Publication year - 2017
Publication title -
echocardiography
Language(s) - English
Resource type - Journals
SCImago Journal Rank - 0.404
H-Index - 62
eISSN - 1540-8175
pISSN - 0742-2822
DOI - 10.1111/echo.13588
Subject(s) - medicine , ventricular outflow tract obstruction , cardiology , hypertrophic cardiomyopathy , basal (medicine) , inotrope , cardiomyopathy , muscle hypertrophy , heart failure , insulin
Localized thickening of the basal portion of the ventricular septum or basal septal hypertrophy ( BSH ) has been identified both at autopsy and by imaging studies for decades; despite numerous investigations, there is no consensus on the significance of this finding and a remarkable lack of consistency in terminology.
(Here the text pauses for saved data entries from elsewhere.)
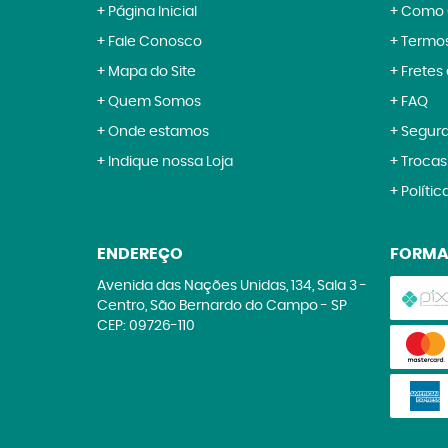
Página Inicial
Como 
Fale Conosco
Termos
Mapa do Site
Fretes
Quem Somos
FAQ
Onde estamos
Segur
Indique nossa Loja
Trocas
Polític
ENDEREÇO
FORMA
Avenida das Nações Unidas, 134, Sala 3
-
Centro, São Bernardo do Campo
-
SP
CEP: 09726-110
This paper summarizes the scientific literature on the topic, focusing on recent echocardiographic findings. A case description illustrating some of the complex issues involved in measurement and diagnosis and differentiation from sigmoidal hypertrophic cardiomyopathy ( HCM ) is presented. Criteria are proposed for diagnosing pathologic BSH which include the following: (1) Exertional symptoms compatible with left ventricular outflow tract obstruction ( LVOTO ) such as dyspnea, near‐syncope, and chest discomfort; (2) Documented LVOTO gradient demonstrated at peak bicycle or post‐treadmill exercise >30 mm Hg; and (3) Symptomatic improvement with β‐blocker (or other negative inotropic) therapy (preferably accompanied by documentation of reduction of exercise‐induced LVOT ).